> Text provided:
=-=-=-=-=

# Deaf puppy needs the right home



## KofKent (Jan 1, 2011)

My young neighbour purchased a female staffie from a Mike in Margate recently. When she took Bella to the vets to have her jabs, she mentioned that Bella wasnt responding when called. Upon checking Bella, the vet pronounced her deaf as well as having ear mites. It may be the ear mites caused the deafness, i dont know. Mike from Margate has refused to take the puppy back so my neighbour is in a situation. She loves Bella but the responsibility is too great for someone of only 17.

Bella is now 3mths old, white and absolutely adorable. She needs someone with experience and patience to enable her to have the happy life she deserves.

If you can advise/help, give any guidance, it would be much appreciated.

Kirsten
Gravesend, Kent.


----------



## Sled dog hotel (Aug 11, 2010)

Many people have had deaf dogs and trained them sucessfully. Tell her to look at Help with training your deaf dog from Barry Eaton There is also a book by a trainer called Barry Eaton called Hear,Hear It is possible to still train her using body and sign language. With training there is no reason your neighbour and the dog cant live a full and happy life. There is also a Forum called D for Dog Forum, They have owners of deaf dogs on there and apparently there is also a deaf Dogs section on the main website D for Dog - Deaf Dog information. She may find some support there.


----------



## PoisonGirl (Oct 24, 2008)

I have sent you a pm.


----------



## FriendsOfTheAnimalsRCT (Jan 28, 2010)

One of many reasons why not to buy dogs/pups 

First of all... deaf dogs aren't as hard to train as you may think - I am 16 and have singled handedly trained an elderly deaf dog who'd never been trained as a deaf dog before as old owner didn't notice she'd gone deaf 

But if he does want to re home this pup please get him into a rescue or this poor pup will end up in the wrong hands as scammers and breeders pray on this sort of ad.

=-=-=-=-=

> Problems to solve:
[A] Answer these from the deaf puppy thread:
(i) How old is Bella?
(ii) What is the title of the book by Barry Eaton?
(iii) How old does the author of the last reply say they are?
[B] Give the username of every person who posted in the deaf puppy thread.
[C] In the deaf puppy thread, duplicate the passage that begins with "## FriendsOfTheAnimalsRCT (Jan" and ends after "sort of ad.".

=-=-=-=-=

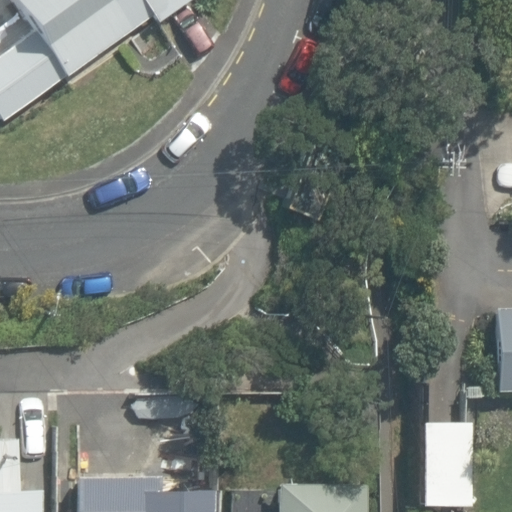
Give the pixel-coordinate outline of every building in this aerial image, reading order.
[(0,0),(0,20),(56,91),(171,0),(0,0)] [(511,304),(481,304),(480,387),(511,385),(511,304)] [(467,511),(469,416),(404,415),(402,511),(467,511)] [(0,511),(28,511),(29,439),(0,439),(0,511)] [(195,511),(196,480),(61,476),(59,511),(195,511)] [(353,511),(354,497),(267,494),(266,511),(353,511)]
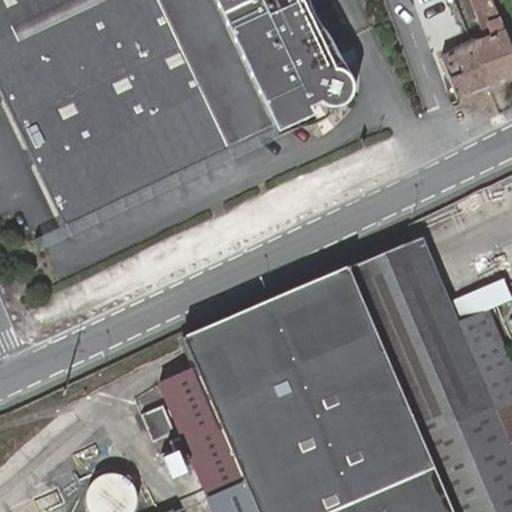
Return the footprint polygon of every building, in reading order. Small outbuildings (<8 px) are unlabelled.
[(214,0),(0,0),(0,89),(65,227),(275,128),(214,0)] [(335,73),(300,0),(214,0),(275,128),(311,111),(307,104),(317,100),(318,103),(321,106),(326,109),(332,111),(338,110),(345,107),(349,104),(352,98),(353,92),(352,84),(348,79),(344,75),(340,73),(335,73)] [(471,45),(488,87),(511,77),(511,51),(491,0),(471,0),(483,34),(476,37),(478,43),(471,45)] [(441,57),(457,99),(488,87),(471,45),(441,57)] [(511,511),(511,361),(509,355),(490,311),(487,311),(454,325),(419,241),(181,341),(194,371),(158,386),(211,511),(511,511)] [(87,492),(86,500),(86,508),(88,511),(133,511),(135,510),(136,502),(135,494),(132,487),(126,481),(119,478),(112,476),(104,477),(97,480),(91,486),(87,492)]
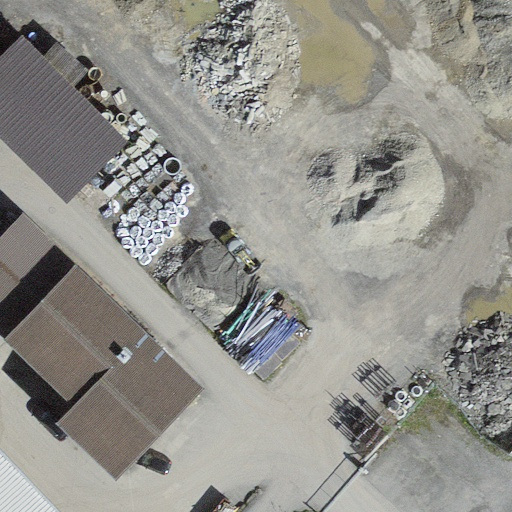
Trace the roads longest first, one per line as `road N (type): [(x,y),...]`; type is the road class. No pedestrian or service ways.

=-=-=-=-=

> Response list:
[A]
(i) 3 months old
(ii) Hear,Hear
(iii) 16

[B]
KofKent
Sled dog hotel
PoisonGirl
FriendsOfTheAnimalsRCT

[C]
## FriendsOfTheAnimalsRCT (Jan 28, 2010)

One of many reasons why not to buy dogs/pups 

First of all... deaf dogs aren't as hard to train as you may think - I am 16 and have singled handedly trained an elderly deaf dog who'd never been trained as a deaf dog before as old owner didn't notice she'd gone deaf 

But if he does want to re home this pup please get him into a rescue or this poor pup will end up in the wrong hands as scammers and breeders pray on this sort of ad.